§ Exercise aim
Wherever the string "Flask" shows up in the records below, return that line.

§ Input data

* * * * *

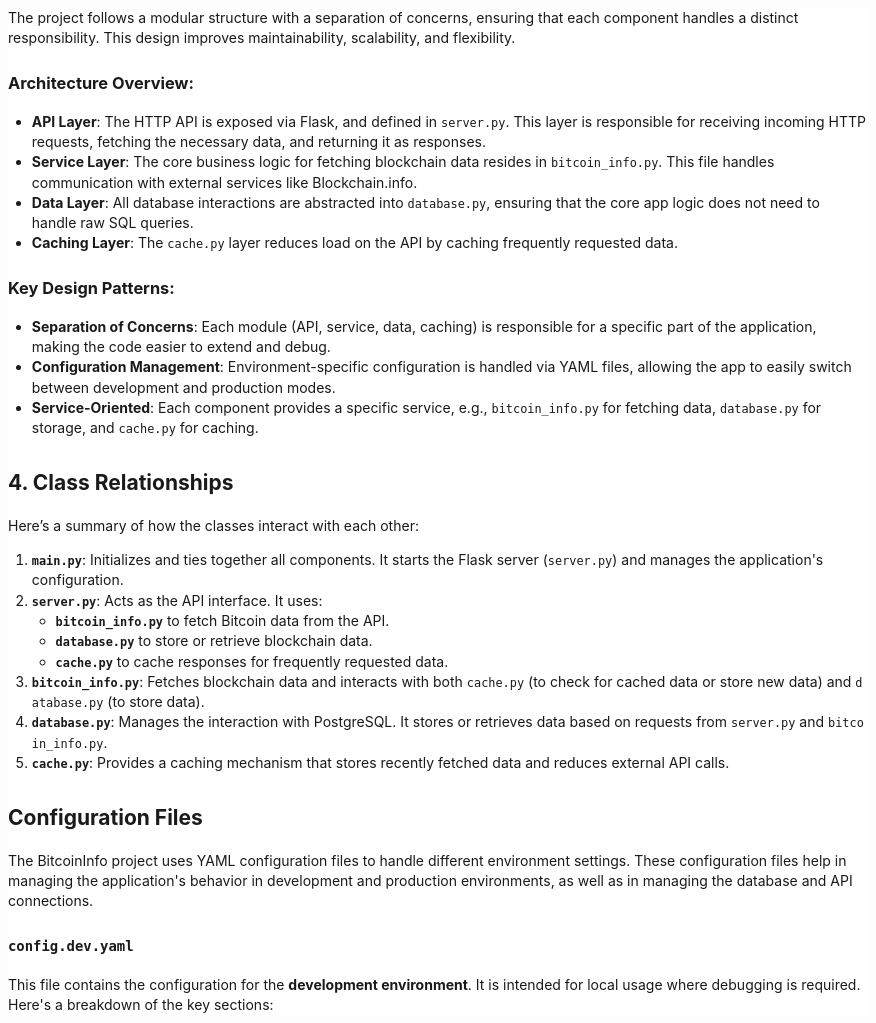 The project follows a modular structure with a separation of concerns, ensuring that each component handles a distinct responsibility. This design improves maintainability, scalability, and flexibility.

### Architecture Overview:
- **API Layer**: The HTTP API is exposed via Flask, and defined in `server.py`. This layer is responsible for receiving incoming HTTP requests, fetching the necessary data, and returning it as responses.
- **Service Layer**: The core business logic for fetching blockchain data resides in `bitcoin_info.py`. This file handles communication with external services like Blockchain.info.
- **Data Layer**: All database interactions are abstracted into `database.py`, ensuring that the core app logic does not need to handle raw SQL queries.
- **Caching Layer**: The `cache.py` layer reduces load on the API by caching frequently requested data.

### Key Design Patterns:
- **Separation of Concerns**: Each module (API, service, data, caching) is responsible for a specific part of the application, making the code easier to extend and debug.
- **Configuration Management**: Environment-specific configuration is handled via YAML files, allowing the app to easily switch between development and production modes.
- **Service-Oriented**: Each component provides a specific service, e.g., `bitcoin_info.py` for fetching data, `database.py` for storage, and `cache.py` for caching.

## 4. Class Relationships

Here’s a summary of how the classes interact with each other:

1. **`main.py`**: Initializes and ties together all components. It starts the Flask server (`server.py`) and manages the application's configuration.
2. **`server.py`**: Acts as the API interface. It uses:
   - **`bitcoin_info.py`** to fetch Bitcoin data from the API.
   - **`database.py`** to store or retrieve blockchain data.
   - **`cache.py`** to cache responses for frequently requested data.
3. **`bitcoin_info.py`**: Fetches blockchain data and interacts with both `cache.py` (to check for cached data or store new data) and `database.py` (to store data).
4. **`database.py`**: Manages the interaction with PostgreSQL. It stores or retrieves data based on requests from `server.py` and `bitcoin_info.py`.
5. **`cache.py`**: Provides a caching mechanism that stores recently fetched data and reduces external API calls.

## Configuration Files

The BitcoinInfo project uses YAML configuration files to handle different environment settings. These configuration files help in managing the application's behavior in development and production environments, as well as in managing the database and API connections.

### `config.dev.yaml`

This file contains the configuration for the **development environment**. It is intended for local usage where debugging is required. Here's a breakdown of the key sections:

* * * * *

§ Exercise output
- **API Layer**: The HTTP API is exposed via Flask, and defined in `server.py`. This layer is responsible for receiving incoming HTTP requests, fetching the necessary data, and returning it as responses.
1. **`main.py`**: Initializes and ties together all components. It starts the Flask server (`server.py`) and manages the application's configuration.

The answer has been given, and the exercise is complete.